**TASK ITEM**
What is needed is the full listing written out exactly, minus the pictures.

**SUPPLIED RECORDS**
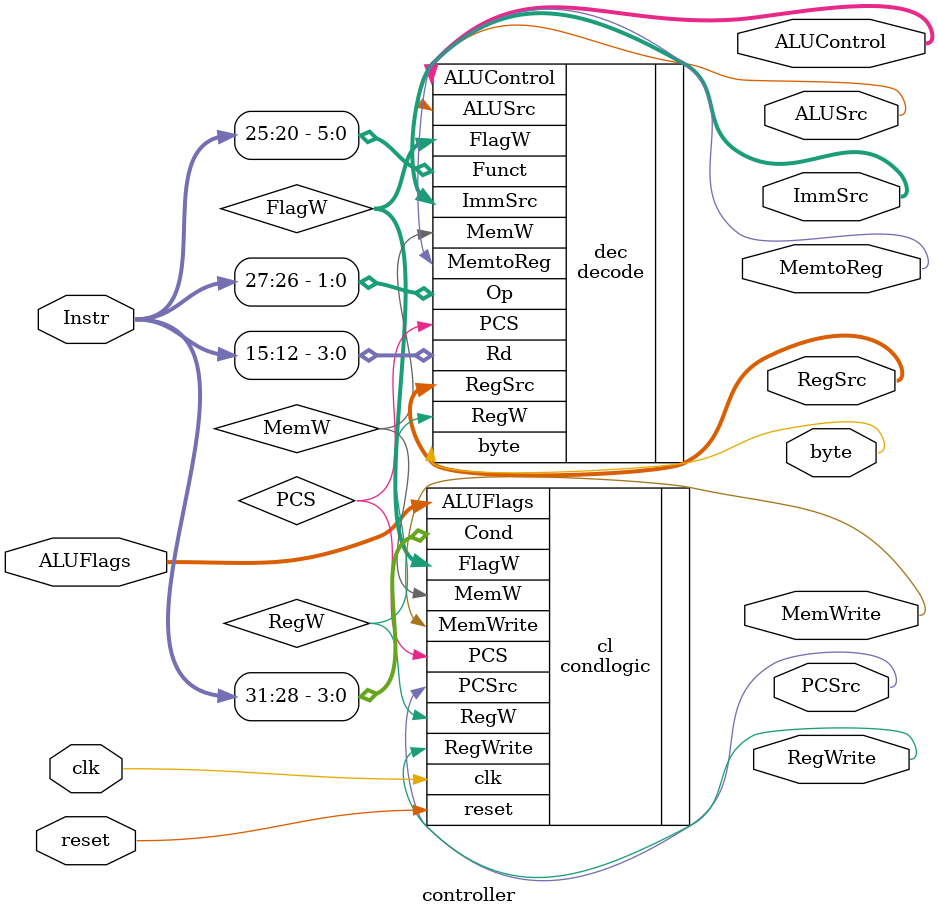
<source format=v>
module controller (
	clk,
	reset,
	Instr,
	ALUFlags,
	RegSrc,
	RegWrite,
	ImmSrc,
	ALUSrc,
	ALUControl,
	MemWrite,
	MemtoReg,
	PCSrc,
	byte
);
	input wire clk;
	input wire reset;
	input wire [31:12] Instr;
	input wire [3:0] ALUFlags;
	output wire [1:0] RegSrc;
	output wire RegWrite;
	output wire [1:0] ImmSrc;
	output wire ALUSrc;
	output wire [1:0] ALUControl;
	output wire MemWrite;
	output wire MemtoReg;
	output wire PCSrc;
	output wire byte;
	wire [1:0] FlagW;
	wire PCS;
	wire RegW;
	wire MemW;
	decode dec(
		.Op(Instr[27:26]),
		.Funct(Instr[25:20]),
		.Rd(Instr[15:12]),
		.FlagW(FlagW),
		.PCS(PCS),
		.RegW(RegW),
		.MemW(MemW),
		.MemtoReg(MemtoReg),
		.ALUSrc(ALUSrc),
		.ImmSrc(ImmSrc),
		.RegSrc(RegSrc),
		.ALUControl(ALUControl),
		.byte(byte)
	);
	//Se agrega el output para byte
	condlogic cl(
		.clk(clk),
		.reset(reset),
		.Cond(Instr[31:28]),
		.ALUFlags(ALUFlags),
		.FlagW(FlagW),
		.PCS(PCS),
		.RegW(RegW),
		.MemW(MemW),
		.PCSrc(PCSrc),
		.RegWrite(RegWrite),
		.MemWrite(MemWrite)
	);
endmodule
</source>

**COMPLETED TASK**
<source format=v>
module controller (
	clk,
	reset,
	Instr,
	ALUFlags,
	RegSrc,
	RegWrite,
	ImmSrc,
	ALUSrc,
	ALUControl,
	MemWrite,
	MemtoReg,
	PCSrc,
	byte
);
	input wire clk;
	input wire reset;
	input wire [31:12] Instr;
	input wire [3:0] ALUFlags;
	output wire [1:0] RegSrc;
	output wire RegWrite;
	output wire [1:0] ImmSrc;
	output wire ALUSrc;
	output wire [1:0] ALUControl;
	output wire MemWrite;
	output wire MemtoReg;
	output wire PCSrc;
	output wire byte;
	wire [1:0] FlagW;
	wire PCS;
	wire RegW;
	wire MemW;
	decode dec(
		.Op(Instr[27:26]),
		.Funct(Instr[25:20]),
		.Rd(Instr[15:12]),
		.FlagW(FlagW),
		.PCS(PCS),
		.RegW(RegW),
		.MemW(MemW),
		.MemtoReg(MemtoReg),
		.ALUSrc(ALUSrc),
		.ImmSrc(ImmSrc),
		.RegSrc(RegSrc),
		.ALUControl(ALUControl),
		.byte(byte)
	);
	//Se agrega el output para byte
	condlogic cl(
		.clk(clk),
		.reset(reset),
		.Cond(Instr[31:28]),
		.ALUFlags(ALUFlags),
		.FlagW(FlagW),
		.PCS(PCS),
		.RegW(RegW),
		.MemW(MemW),
		.PCSrc(PCSrc),
		.RegWrite(RegWrite),
		.MemWrite(MemWrite)
	);
endmodule
</source>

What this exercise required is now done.